Exercise requirements:
The full set of entries is to be printed exactly, with pictures excluded.

Exercise inputs:
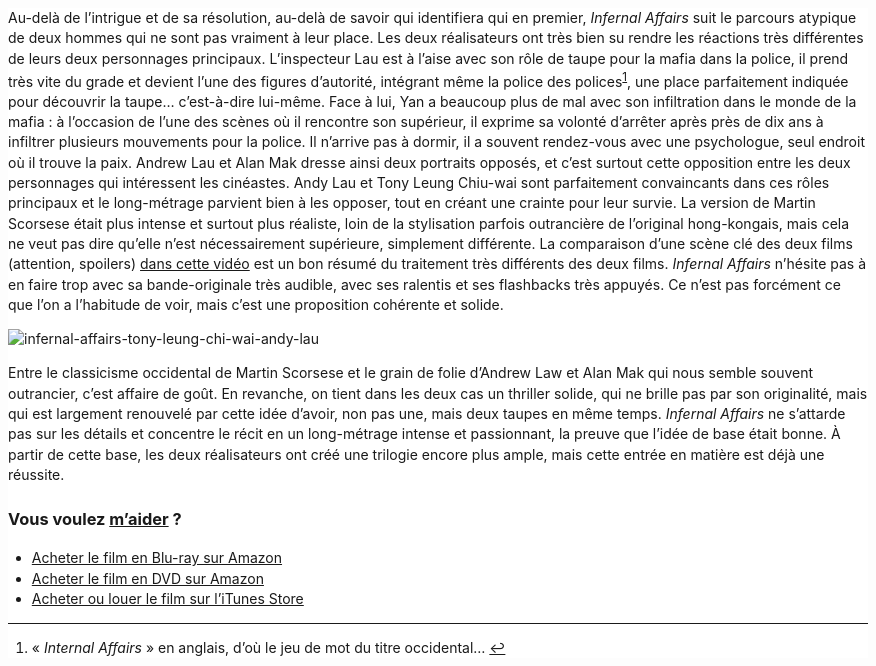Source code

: <p>Au-delà de l&rsquo;intrigue et de sa résolution, au-delà de savoir qui identifiera qui en premier, <em>Infernal Affairs</em> suit le parcours atypique de deux hommes qui ne sont pas vraiment à leur place. Les deux réalisateurs ont très bien su rendre les réactions très différentes de leurs deux personnages principaux. L&rsquo;inspecteur Lau est à l&rsquo;aise avec son rôle de taupe pour la mafia dans la police, il prend très vite du grade et devient l&rsquo;une des figures d&rsquo;autorité, intégrant même la police des polices<sup id="fnref-15670-1"><a href="#fn-15670-1">1</a></sup>, une place parfaitement indiquée pour découvrir la taupe… c&rsquo;est-à-dire lui-même. Face à lui, Yan a beaucoup plus de mal avec son infiltration dans le monde de la mafia : à l&rsquo;occasion de l&rsquo;une des scènes où il rencontre son supérieur, il exprime sa volonté d&rsquo;arrêter après près de dix ans à infiltrer plusieurs mouvements pour la police. Il n&rsquo;arrive pas à dormir, il a souvent rendez-vous avec une psychologue, seul endroit où il trouve la paix. Andrew Lau et Alan Mak dresse ainsi deux portraits opposés, et c&rsquo;est surtout cette opposition entre les deux personnages qui intéressent les cinéastes. Andy Lau et Tony Leung Chiu-wai sont parfaitement convaincants dans ces rôles principaux et le long-métrage parvient bien à les opposer, tout en créant une crainte pour leur survie. La version de Martin Scorsese était plus intense et surtout plus réaliste, loin de la stylisation parfois outrancière de l&rsquo;original hong-kongais, mais cela ne veut pas dire qu&rsquo;elle n&rsquo;est nécessairement supérieure, simplement différente. La comparaison d&rsquo;une scène clé des deux films (attention, spoilers) <a href="https://www.youtube.com/watch?v=vUPleYnUUwE">dans cette vidéo</a> est un bon résumé du traitement très différents des deux films. <em>Infernal Affairs</em> n&rsquo;hésite pas à en faire trop avec sa bande-originale très audible, avec ses ralentis et ses flashbacks très appuyés. Ce n&rsquo;est pas forcément ce que l&rsquo;on a l&rsquo;habitude de voir, mais c&rsquo;est une proposition cohérente et solide.</p>
<img src="https://voiretmanger.fr/wp-content/2016/03/infernal-affairs-tony-leung-chi-wai-andy-lau.jpg" alt="infernal-affairs-tony-leung-chi-wai-andy-lau" width="2100" height="1400" class="aligncenter size-full wp-image-15675" srcset="https://voiretmanger.fr/wp-content/2016/03/infernal-affairs-tony-leung-chi-wai-andy-lau.jpg 2100w, https://voiretmanger.fr/wp-content/2016/03/infernal-affairs-tony-leung-chi-wai-andy-lau-700x467.jpg 700w, https://voiretmanger.fr/wp-content/2016/03/infernal-affairs-tony-leung-chi-wai-andy-lau-1500x1000.jpg 1500w" sizes="(max-width: 2100px) 100vw, 2100px" />
<p>Entre le classicisme occidental de Martin Scorsese et le grain de folie d&rsquo;Andrew Law et Alan Mak qui nous semble souvent outrancier, c&rsquo;est affaire de goût. En revanche, on tient dans les deux cas un thriller solide, qui ne brille pas par son originalité, mais qui est largement renouvelé par cette idée d&rsquo;avoir, non pas une, mais deux taupes en même temps. <em>Infernal Affairs</em> ne s&rsquo;attarde pas sur les détails et concentre le récit en un long-métrage intense et passionnant, la preuve que l&rsquo;idée de base était bonne. À partir de cette base, les deux réalisateurs ont créé une trilogie encore plus ample, mais cette entrée en matière est déjà une réussite.</p>
<div class="amazon">
<h3>Vous voulez <a href="https://voiretmanger.fr/soutien/">m&rsquo;aider</a> ?</h3>
<ul>
<li><a href="http://www.amazon.fr/gp/product/B0083SABK0/ref=as_li_ss_tl?ie=UTF8&amp;tag=leblogdenic07-21&amp;linkCode=as2&amp;camp=1642&amp;creative=19458&amp;creativeASIN=B0083SABK0">Acheter le film en Blu-ray sur Amazon</a></li>
<li><a href="http://www.amazon.fr/gp/product/B000EMTGAY/ref=as_li_ss_tl?ie=UTF8&amp;tag=leblogdenic07-21&amp;linkCode=as2&amp;camp=1642&amp;creative=19458&amp;creativeASIN=B000EMTGAY">Acheter le film en DVD sur Amazon</a></li>
<li><a href="https://itunes.apple.com/fr/movie/infernal-affairs-2002/id379178109">Acheter ou louer le film sur l&rsquo;iTunes Store</a></li>
</ul>
</div>
<div class="footnotes">
<hr />
<ol>
<li id="fn-15670-1">
« <em>Internal Affairs</em> » en anglais, d&rsquo;où le jeu de mot du titre occidental…&#160;<a href="#fnref-15670-1">&#8617;</a>
</li>
</ol>
</div>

Completed task:
Source code

: <p>Au-delà de l&rsquo;intrigue et de sa résolution, au-delà de savoir qui identifiera qui en premier, <em>Infernal Affairs</em> suit le parcours atypique de deux hommes qui ne sont pas vraiment à leur place. Les deux réalisateurs ont très bien su rendre les réactions très différentes de leurs deux personnages principaux. L&rsquo;inspecteur Lau est à l&rsquo;aise avec son rôle de taupe pour la mafia dans la police, il prend très vite du grade et devient l&rsquo;une des figures d&rsquo;autorité, intégrant même la police des polices<sup id="fnref-15670-1"><a href="#fn-15670-1">1</a></sup>, une place parfaitement indiquée pour découvrir la taupe… c&rsquo;est-à-dire lui-même. Face à lui, Yan a beaucoup plus de mal avec son infiltration dans le monde de la mafia : à l&rsquo;occasion de l&rsquo;une des scènes où il rencontre son supérieur, il exprime sa volonté d&rsquo;arrêter après près de dix ans à infiltrer plusieurs mouvements pour la police. Il n&rsquo;arrive pas à dormir, il a souvent rendez-vous avec une psychologue, seul endroit où il trouve la paix. Andrew Lau et Alan Mak dresse ainsi deux portraits opposés, et c&rsquo;est surtout cette opposition entre les deux personnages qui intéressent les cinéastes. Andy Lau et Tony Leung Chiu-wai sont parfaitement convaincants dans ces rôles principaux et le long-métrage parvient bien à les opposer, tout en créant une crainte pour leur survie. La version de Martin Scorsese était plus intense et surtout plus réaliste, loin de la stylisation parfois outrancière de l&rsquo;original hong-kongais, mais cela ne veut pas dire qu&rsquo;elle n&rsquo;est nécessairement supérieure, simplement différente. La comparaison d&rsquo;une scène clé des deux films (attention, spoilers) <a href="https://www.youtube.com/watch?v=vUPleYnUUwE">dans cette vidéo</a> est un bon résumé du traitement très différents des deux films. <em>Infernal Affairs</em> n&rsquo;hésite pas à en faire trop avec sa bande-originale très audible, avec ses ralentis et ses flashbacks très appuyés. Ce n&rsquo;est pas forcément ce que l&rsquo;on a l&rsquo;habitude de voir, mais c&rsquo;est une proposition cohérente et solide.</p>
<img src="https://voiretmanger.fr/wp-content/2016/03/infernal-affairs-tony-leung-chi-wai-andy-lau.jpg" alt="infernal-affairs-tony-leung-chi-wai-andy-lau" width="2100" height="1400" class="aligncenter size-full wp-image-15675" srcset="https://voiretmanger.fr/wp-content/2016/03/infernal-affairs-tony-leung-chi-wai-andy-lau.jpg 2100w, https://voiretmanger.fr/wp-content/2016/03/infernal-affairs-tony-leung-chi-wai-andy-lau-700x467.jpg 700w, https://voiretmanger.fr/wp-content/2016/03/infernal-affairs-tony-leung-chi-wai-andy-lau-1500x1000.jpg 1500w" sizes="(max-width: 2100px) 100vw, 2100px" />
<p>Entre le classicisme occidental de Martin Scorsese et le grain de folie d&rsquo;Andrew Law et Alan Mak qui nous semble souvent outrancier, c&rsquo;est affaire de goût. En revanche, on tient dans les deux cas un thriller solide, qui ne brille pas par son originalité, mais qui est largement renouvelé par cette idée d&rsquo;avoir, non pas une, mais deux taupes en même temps. <em>Infernal Affairs</em> ne s&rsquo;attarde pas sur les détails et concentre le récit en un long-métrage intense et passionnant, la preuve que l&rsquo;idée de base était bonne. À partir de cette base, les deux réalisateurs ont créé une trilogie encore plus ample, mais cette entrée en matière est déjà une réussite.</p>
<div class="amazon">
<h3>Vous voulez <a href="https://voiretmanger.fr/soutien/">m&rsquo;aider</a> ?</h3>
<ul>
<li><a href="http://www.amazon.fr/gp/product/B0083SABK0/ref=as_li_ss_tl?ie=UTF8&amp;tag=leblogdenic07-21&amp;linkCode=as2&amp;camp=1642&amp;creative=19458&amp;creativeASIN=B0083SABK0">Acheter le film en Blu-ray sur Amazon</a></li>
<li><a href="http://www.amazon.fr/gp/product/B000EMTGAY/ref=as_li_ss_tl?ie=UTF8&amp;tag=leblogdenic07-21&amp;linkCode=as2&amp;camp=1642&amp;creative=19458&amp;creativeASIN=B000EMTGAY">Acheter le film en DVD sur Amazon</a></li>
<li><a href="https://itunes.apple.com/fr/movie/infernal-affairs-2002/id379178109">Acheter ou louer le film sur l&rsquo;iTunes Store</a></li>
</ul>
</div>
<div class="footnotes">
<hr />
<ol>
<li id="fn-15670-1">
« <em>Internal Affairs</em> » en anglais, d&rsquo;où le jeu de mot du titre occidental…&#160;<a href="#fnref-15670-1">&#8617;</a>
</li>
</ol>
</div>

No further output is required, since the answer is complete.